Published on: October 17, 2015
by Julia Little for Sunrise Senior Living:
Academics from the Lighting Research Center at the Rensselaer Polytechnic Institute conducted a study that sought to determine the effects of blue, shortwave light on the sleeping patterns of seniors with Alzheimer’s disease. The impetus for the research is the tendency for Alzheimer’s patients to wake up frequently during the night. Such an irregular sleep pattern takes a heavy toll on the seniors’ well-being and on that of the senior caretakers responsible for them. The center’s research built off that of previous studies that showed how increased light exposure during the daytime could adjust the circadian rhythms of seniors with dementia.

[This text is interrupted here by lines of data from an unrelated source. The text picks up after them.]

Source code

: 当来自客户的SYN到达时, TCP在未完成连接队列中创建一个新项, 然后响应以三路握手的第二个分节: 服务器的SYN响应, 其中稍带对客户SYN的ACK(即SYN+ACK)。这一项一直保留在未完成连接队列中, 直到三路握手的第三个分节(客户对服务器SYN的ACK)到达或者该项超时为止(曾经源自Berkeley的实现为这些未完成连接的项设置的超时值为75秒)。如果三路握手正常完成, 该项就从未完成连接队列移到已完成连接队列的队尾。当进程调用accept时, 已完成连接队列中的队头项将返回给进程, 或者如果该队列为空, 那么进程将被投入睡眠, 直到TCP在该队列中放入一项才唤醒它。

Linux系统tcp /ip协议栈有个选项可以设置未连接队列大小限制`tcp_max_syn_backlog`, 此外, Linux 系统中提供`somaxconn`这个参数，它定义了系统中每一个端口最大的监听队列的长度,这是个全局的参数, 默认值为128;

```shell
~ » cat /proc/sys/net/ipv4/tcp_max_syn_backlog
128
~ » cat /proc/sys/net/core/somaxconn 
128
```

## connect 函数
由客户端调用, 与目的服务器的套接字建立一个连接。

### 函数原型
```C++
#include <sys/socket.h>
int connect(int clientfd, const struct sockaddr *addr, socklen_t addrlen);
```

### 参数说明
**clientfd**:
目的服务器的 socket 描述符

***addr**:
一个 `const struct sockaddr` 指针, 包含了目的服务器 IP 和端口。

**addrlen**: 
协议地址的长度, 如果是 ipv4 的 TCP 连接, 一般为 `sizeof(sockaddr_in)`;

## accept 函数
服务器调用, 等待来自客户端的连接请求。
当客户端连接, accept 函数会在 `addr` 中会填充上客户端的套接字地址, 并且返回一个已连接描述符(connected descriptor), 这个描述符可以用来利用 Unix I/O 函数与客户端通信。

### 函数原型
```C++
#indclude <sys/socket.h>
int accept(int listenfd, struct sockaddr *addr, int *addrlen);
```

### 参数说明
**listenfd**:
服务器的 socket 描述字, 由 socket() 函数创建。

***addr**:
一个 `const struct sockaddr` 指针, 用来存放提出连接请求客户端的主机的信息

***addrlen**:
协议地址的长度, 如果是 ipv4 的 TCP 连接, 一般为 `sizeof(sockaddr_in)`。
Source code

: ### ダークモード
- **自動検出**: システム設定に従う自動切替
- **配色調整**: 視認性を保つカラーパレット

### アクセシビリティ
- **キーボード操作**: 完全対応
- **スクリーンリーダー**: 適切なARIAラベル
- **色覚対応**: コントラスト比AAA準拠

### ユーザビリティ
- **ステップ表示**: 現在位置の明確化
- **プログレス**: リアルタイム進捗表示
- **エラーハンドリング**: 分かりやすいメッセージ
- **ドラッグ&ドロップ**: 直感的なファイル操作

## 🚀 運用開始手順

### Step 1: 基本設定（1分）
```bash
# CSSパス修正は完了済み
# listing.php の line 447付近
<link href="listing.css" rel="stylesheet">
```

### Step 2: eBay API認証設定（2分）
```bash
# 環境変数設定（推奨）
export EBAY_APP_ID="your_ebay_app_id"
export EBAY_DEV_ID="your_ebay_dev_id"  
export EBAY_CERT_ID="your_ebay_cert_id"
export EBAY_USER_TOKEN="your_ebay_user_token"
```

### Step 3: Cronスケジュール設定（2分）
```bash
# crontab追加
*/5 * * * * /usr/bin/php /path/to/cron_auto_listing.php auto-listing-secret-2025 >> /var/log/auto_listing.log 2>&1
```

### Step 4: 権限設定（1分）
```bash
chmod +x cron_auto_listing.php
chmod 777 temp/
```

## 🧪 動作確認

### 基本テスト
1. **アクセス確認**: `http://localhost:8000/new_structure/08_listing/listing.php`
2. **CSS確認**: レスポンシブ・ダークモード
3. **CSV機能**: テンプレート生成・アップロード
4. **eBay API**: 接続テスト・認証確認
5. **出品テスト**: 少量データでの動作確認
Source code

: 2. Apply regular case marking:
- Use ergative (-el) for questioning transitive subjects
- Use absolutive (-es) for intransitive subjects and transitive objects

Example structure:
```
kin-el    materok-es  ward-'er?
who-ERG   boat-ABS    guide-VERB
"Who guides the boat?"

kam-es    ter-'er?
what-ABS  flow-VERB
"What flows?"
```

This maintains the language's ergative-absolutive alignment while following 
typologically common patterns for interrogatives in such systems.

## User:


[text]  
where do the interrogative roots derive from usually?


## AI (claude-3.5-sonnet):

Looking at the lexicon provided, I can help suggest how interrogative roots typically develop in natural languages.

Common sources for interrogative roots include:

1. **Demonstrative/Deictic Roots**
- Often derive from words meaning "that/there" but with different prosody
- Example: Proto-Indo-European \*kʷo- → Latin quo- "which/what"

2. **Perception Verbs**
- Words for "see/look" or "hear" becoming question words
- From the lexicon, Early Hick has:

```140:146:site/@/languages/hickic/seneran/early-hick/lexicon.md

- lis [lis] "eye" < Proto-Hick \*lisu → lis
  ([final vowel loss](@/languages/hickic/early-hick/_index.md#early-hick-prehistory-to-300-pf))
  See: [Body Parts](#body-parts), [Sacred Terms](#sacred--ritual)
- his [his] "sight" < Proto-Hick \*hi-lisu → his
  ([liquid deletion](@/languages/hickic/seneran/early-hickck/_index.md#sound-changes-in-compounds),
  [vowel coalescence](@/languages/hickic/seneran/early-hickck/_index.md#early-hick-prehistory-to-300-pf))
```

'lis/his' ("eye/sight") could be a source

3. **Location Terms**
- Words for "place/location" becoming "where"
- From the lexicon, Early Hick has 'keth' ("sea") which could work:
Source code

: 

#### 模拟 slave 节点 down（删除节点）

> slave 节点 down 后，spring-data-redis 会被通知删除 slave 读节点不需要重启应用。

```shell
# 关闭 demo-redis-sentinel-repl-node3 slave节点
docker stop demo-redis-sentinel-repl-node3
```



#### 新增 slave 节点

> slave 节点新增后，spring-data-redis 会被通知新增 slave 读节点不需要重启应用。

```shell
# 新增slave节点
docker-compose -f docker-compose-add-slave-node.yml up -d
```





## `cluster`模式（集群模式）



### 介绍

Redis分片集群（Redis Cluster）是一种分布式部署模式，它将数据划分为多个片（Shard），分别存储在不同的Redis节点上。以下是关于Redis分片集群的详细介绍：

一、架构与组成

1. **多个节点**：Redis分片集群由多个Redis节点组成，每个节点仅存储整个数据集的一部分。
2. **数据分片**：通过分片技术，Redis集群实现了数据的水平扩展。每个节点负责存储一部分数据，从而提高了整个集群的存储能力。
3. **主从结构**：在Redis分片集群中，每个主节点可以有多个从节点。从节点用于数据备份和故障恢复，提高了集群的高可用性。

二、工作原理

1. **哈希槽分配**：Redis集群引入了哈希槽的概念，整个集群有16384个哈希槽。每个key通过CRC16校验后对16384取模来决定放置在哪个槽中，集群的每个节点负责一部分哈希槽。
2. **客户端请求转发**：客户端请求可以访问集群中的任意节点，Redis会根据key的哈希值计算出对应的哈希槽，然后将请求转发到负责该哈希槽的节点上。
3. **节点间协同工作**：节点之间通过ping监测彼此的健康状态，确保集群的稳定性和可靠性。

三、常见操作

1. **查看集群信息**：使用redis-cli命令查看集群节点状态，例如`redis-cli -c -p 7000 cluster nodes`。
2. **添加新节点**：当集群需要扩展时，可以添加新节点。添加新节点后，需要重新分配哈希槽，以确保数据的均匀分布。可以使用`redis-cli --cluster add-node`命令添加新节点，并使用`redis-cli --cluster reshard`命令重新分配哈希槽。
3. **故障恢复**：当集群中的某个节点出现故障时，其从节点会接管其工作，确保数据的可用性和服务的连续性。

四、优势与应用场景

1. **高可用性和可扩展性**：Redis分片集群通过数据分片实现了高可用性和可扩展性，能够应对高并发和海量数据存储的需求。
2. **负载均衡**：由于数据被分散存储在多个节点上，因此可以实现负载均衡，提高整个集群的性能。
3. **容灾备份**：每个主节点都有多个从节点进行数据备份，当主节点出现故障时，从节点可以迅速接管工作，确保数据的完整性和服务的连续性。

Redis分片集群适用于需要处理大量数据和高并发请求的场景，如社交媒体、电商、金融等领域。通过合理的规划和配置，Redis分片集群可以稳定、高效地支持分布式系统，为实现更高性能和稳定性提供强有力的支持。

Alzheimer’s disease and poor sleep
People with Alzheimer’s disease experience disturbances during the sleep/wake cycle. A study conducted by the Department of Psychiatry at the University of Washington found that older adults with late-stage Alzheimer’s get significantly less REM sleep than seniors without the disease. The researchers noted that sleeping during the day did not significantly make up for the lost sleep during the nighttime.
Blue and red light
To monitor the effects of blue light at the LRC, a control group was exposed only to red light, which is a medium wavelength. Blue is the shortest wavelength humans can see and red is the longest visible wavelength. Anything shorter would be ultraviolet and anything longer would be infrared.
The four seniors who participated in the experiment were exposed to red light for two hours before sleeping every day for a 10-day period. After that, they followed the same routine, but with blue lighting. The results indicated that the participants slept better for two to four hours after exposure and were more awake during the day. This routine could work well alongside other dementia care strategies.
A 24-hour light cycle
One of the researchers from this project went on to perform another study to test the efficiency of a 24-hour lighting scheme. The proposed scheme exposes seniors with Alzheimer’s to white light for two hours during the day and blue light during other times of the day. Nightlights would be included to prevent falls during the evening. The study showed that regimented, changing lighting patterns are more beneficial than static, dim conditions. Further research is ongoing.
This subject of research is promising. A separate team from the Department of Psychiatry at Harvard Medical School conducted a similar study and found that bright light pulses in the evening led Alzheimer’s patients to have fewer sleep/wake cycle disturbances.